WORKING DATA:
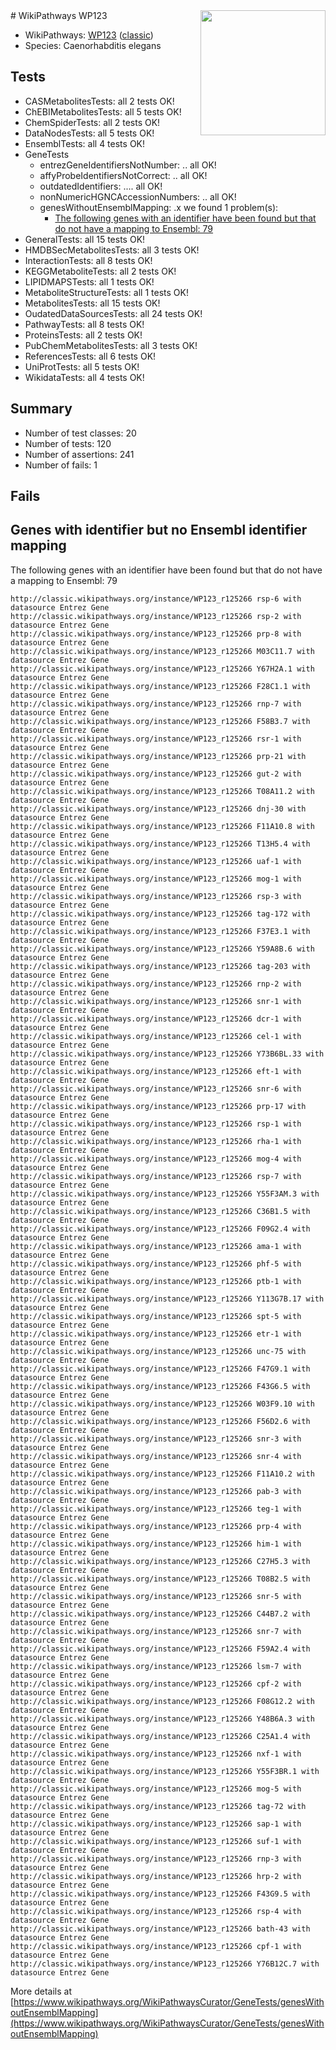 <img style="float: right; width: 200px" src="https://upload.wikimedia.org/wikipedia/commons/thumb/8/83/Wplogo_with_text_500.png/640px-Wplogo_with_text_500.png" />
# WikiPathways WP123

* WikiPathways: [WP123](https://wikipathways.org/pathways/WP123) ([classic](https://classic.wikipathways.org/instance/WP123))
* Species: Caenorhabditis elegans
## Tests
* CASMetabolitesTests: all 2 tests OK!
* ChEBIMetabolitesTests: all 5 tests OK!
* ChemSpiderTests: all 2 tests OK!
* DataNodesTests: all 5 tests OK!
* EnsemblTests: all 4 tests OK!
* GeneTests
    * entrezGeneIdentifiersNotNumber: .. all OK!
    * affyProbeIdentifiersNotCorrect: .. all OK!
    * outdatedIdentifiers: .... all OK!
    * nonNumericHGNCAccessionNumbers: .. all OK!
    * genesWithoutEnsemblMapping: .x we found 1 problem(s):
        * [The following genes with an identifier have been found but that do not have a mapping to Ensembl: 79](#c4e543d0)
* GeneralTests: all 15 tests OK!
* HMDBSecMetabolitesTests: all 3 tests OK!
* InteractionTests: all 8 tests OK!
* KEGGMetaboliteTests: all 2 tests OK!
* LIPIDMAPSTests: all 1 tests OK!
* MetaboliteStructureTests: all 1 tests OK!
* MetabolitesTests: all 15 tests OK!
* OudatedDataSourcesTests: all 24 tests OK!
* PathwayTests: all 8 tests OK!
* ProteinsTests: all 2 tests OK!
* PubChemMetabolitesTests: all 3 tests OK!
* ReferencesTests: all 6 tests OK!
* UniProtTests: all 5 tests OK!
* WikidataTests: all 4 tests OK!


## Summary

* Number of test classes: 20
* Number of tests: 120
* Number of assertions: 241
* Number of fails: 1

## Fails

<a name="c4e543d0" />

## Genes with identifier but no Ensembl identifier mapping

The following genes with an identifier have been found but that do not have a mapping to Ensembl: 79
```
http://classic.wikipathways.org/instance/WP123_r125266 rsp-6 with datasource Entrez Gene
http://classic.wikipathways.org/instance/WP123_r125266 rsp-2 with datasource Entrez Gene
http://classic.wikipathways.org/instance/WP123_r125266 prp-8 with datasource Entrez Gene
http://classic.wikipathways.org/instance/WP123_r125266 M03C11.7 with datasource Entrez Gene
http://classic.wikipathways.org/instance/WP123_r125266 Y67H2A.1 with datasource Entrez Gene
http://classic.wikipathways.org/instance/WP123_r125266 F28C1.1 with datasource Entrez Gene
http://classic.wikipathways.org/instance/WP123_r125266 rnp-7 with datasource Entrez Gene
http://classic.wikipathways.org/instance/WP123_r125266 F58B3.7 with datasource Entrez Gene
http://classic.wikipathways.org/instance/WP123_r125266 rsr-1 with datasource Entrez Gene
http://classic.wikipathways.org/instance/WP123_r125266 prp-21 with datasource Entrez Gene
http://classic.wikipathways.org/instance/WP123_r125266 gut-2 with datasource Entrez Gene
http://classic.wikipathways.org/instance/WP123_r125266 T08A11.2 with datasource Entrez Gene
http://classic.wikipathways.org/instance/WP123_r125266 dnj-30 with datasource Entrez Gene
http://classic.wikipathways.org/instance/WP123_r125266 F11A10.8 with datasource Entrez Gene
http://classic.wikipathways.org/instance/WP123_r125266 T13H5.4 with datasource Entrez Gene
http://classic.wikipathways.org/instance/WP123_r125266 uaf-1 with datasource Entrez Gene
http://classic.wikipathways.org/instance/WP123_r125266 mog-1 with datasource Entrez Gene
http://classic.wikipathways.org/instance/WP123_r125266 rsp-3 with datasource Entrez Gene
http://classic.wikipathways.org/instance/WP123_r125266 tag-172 with datasource Entrez Gene
http://classic.wikipathways.org/instance/WP123_r125266 F37E3.1 with datasource Entrez Gene
http://classic.wikipathways.org/instance/WP123_r125266 Y59A8B.6 with datasource Entrez Gene
http://classic.wikipathways.org/instance/WP123_r125266 tag-203 with datasource Entrez Gene
http://classic.wikipathways.org/instance/WP123_r125266 rnp-2 with datasource Entrez Gene
http://classic.wikipathways.org/instance/WP123_r125266 snr-1 with datasource Entrez Gene
http://classic.wikipathways.org/instance/WP123_r125266 dcr-1 with datasource Entrez Gene
http://classic.wikipathways.org/instance/WP123_r125266 cel-1 with datasource Entrez Gene
http://classic.wikipathways.org/instance/WP123_r125266 Y73B6BL.33 with datasource Entrez Gene
http://classic.wikipathways.org/instance/WP123_r125266 eft-1 with datasource Entrez Gene
http://classic.wikipathways.org/instance/WP123_r125266 snr-6 with datasource Entrez Gene
http://classic.wikipathways.org/instance/WP123_r125266 prp-17 with datasource Entrez Gene
http://classic.wikipathways.org/instance/WP123_r125266 rsp-1 with datasource Entrez Gene
http://classic.wikipathways.org/instance/WP123_r125266 rha-1 with datasource Entrez Gene
http://classic.wikipathways.org/instance/WP123_r125266 mog-4 with datasource Entrez Gene
http://classic.wikipathways.org/instance/WP123_r125266 rsp-7 with datasource Entrez Gene
http://classic.wikipathways.org/instance/WP123_r125266 Y55F3AM.3 with datasource Entrez Gene
http://classic.wikipathways.org/instance/WP123_r125266 C36B1.5 with datasource Entrez Gene
http://classic.wikipathways.org/instance/WP123_r125266 F09G2.4 with datasource Entrez Gene
http://classic.wikipathways.org/instance/WP123_r125266 ama-1 with datasource Entrez Gene
http://classic.wikipathways.org/instance/WP123_r125266 phf-5 with datasource Entrez Gene
http://classic.wikipathways.org/instance/WP123_r125266 ptb-1 with datasource Entrez Gene
http://classic.wikipathways.org/instance/WP123_r125266 Y113G7B.17 with datasource Entrez Gene
http://classic.wikipathways.org/instance/WP123_r125266 spt-5 with datasource Entrez Gene
http://classic.wikipathways.org/instance/WP123_r125266 etr-1 with datasource Entrez Gene
http://classic.wikipathways.org/instance/WP123_r125266 unc-75 with datasource Entrez Gene
http://classic.wikipathways.org/instance/WP123_r125266 F47G9.1 with datasource Entrez Gene
http://classic.wikipathways.org/instance/WP123_r125266 F43G6.5 with datasource Entrez Gene
http://classic.wikipathways.org/instance/WP123_r125266 W03F9.10 with datasource Entrez Gene
http://classic.wikipathways.org/instance/WP123_r125266 F56D2.6 with datasource Entrez Gene
http://classic.wikipathways.org/instance/WP123_r125266 snr-3 with datasource Entrez Gene
http://classic.wikipathways.org/instance/WP123_r125266 snr-4 with datasource Entrez Gene
http://classic.wikipathways.org/instance/WP123_r125266 F11A10.2 with datasource Entrez Gene
http://classic.wikipathways.org/instance/WP123_r125266 pab-3 with datasource Entrez Gene
http://classic.wikipathways.org/instance/WP123_r125266 teg-1 with datasource Entrez Gene
http://classic.wikipathways.org/instance/WP123_r125266 prp-4 with datasource Entrez Gene
http://classic.wikipathways.org/instance/WP123_r125266 him-1 with datasource Entrez Gene
http://classic.wikipathways.org/instance/WP123_r125266 C27H5.3 with datasource Entrez Gene
http://classic.wikipathways.org/instance/WP123_r125266 T08B2.5 with datasource Entrez Gene
http://classic.wikipathways.org/instance/WP123_r125266 snr-5 with datasource Entrez Gene
http://classic.wikipathways.org/instance/WP123_r125266 C44B7.2 with datasource Entrez Gene
http://classic.wikipathways.org/instance/WP123_r125266 snr-7 with datasource Entrez Gene
http://classic.wikipathways.org/instance/WP123_r125266 F59A2.4 with datasource Entrez Gene
http://classic.wikipathways.org/instance/WP123_r125266 lsm-7 with datasource Entrez Gene
http://classic.wikipathways.org/instance/WP123_r125266 cpf-2 with datasource Entrez Gene
http://classic.wikipathways.org/instance/WP123_r125266 F08G12.2 with datasource Entrez Gene
http://classic.wikipathways.org/instance/WP123_r125266 Y48B6A.3 with datasource Entrez Gene
http://classic.wikipathways.org/instance/WP123_r125266 C25A1.4 with datasource Entrez Gene
http://classic.wikipathways.org/instance/WP123_r125266 nxf-1 with datasource Entrez Gene
http://classic.wikipathways.org/instance/WP123_r125266 Y55F3BR.1 with datasource Entrez Gene
http://classic.wikipathways.org/instance/WP123_r125266 mog-5 with datasource Entrez Gene
http://classic.wikipathways.org/instance/WP123_r125266 tag-72 with datasource Entrez Gene
http://classic.wikipathways.org/instance/WP123_r125266 sap-1 with datasource Entrez Gene
http://classic.wikipathways.org/instance/WP123_r125266 suf-1 with datasource Entrez Gene
http://classic.wikipathways.org/instance/WP123_r125266 rnp-3 with datasource Entrez Gene
http://classic.wikipathways.org/instance/WP123_r125266 hrp-2 with datasource Entrez Gene
http://classic.wikipathways.org/instance/WP123_r125266 F43G9.5 with datasource Entrez Gene
http://classic.wikipathways.org/instance/WP123_r125266 rsp-4 with datasource Entrez Gene
http://classic.wikipathways.org/instance/WP123_r125266 bath-43 with datasource Entrez Gene
http://classic.wikipathways.org/instance/WP123_r125266 cpf-1 with datasource Entrez Gene
http://classic.wikipathways.org/instance/WP123_r125266 Y76B12C.7 with datasource Entrez Gene
```

More details at [https://www.wikipathways.org/WikiPathwaysCurator/GeneTests/genesWithoutEnsemblMapping](https://www.wikipathways.org/WikiPathwaysCurator/GeneTests/genesWithoutEnsemblMapping)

PROBLEM REQUIREMENTS:
Every line above with the word "genesWithoutEnsemblMapping" is to be copied out.

YOUR SOLUTION:
    * genesWithoutEnsemblMapping: .x we found 1 problem(s):
More details at [https://www.wikipathways.org/WikiPathwaysCurator/GeneTests/genesWithoutEnsemblMapping](https://www.wikipathways.org/WikiPathwaysCurator/GeneTests/genesWithoutEnsemblMapping)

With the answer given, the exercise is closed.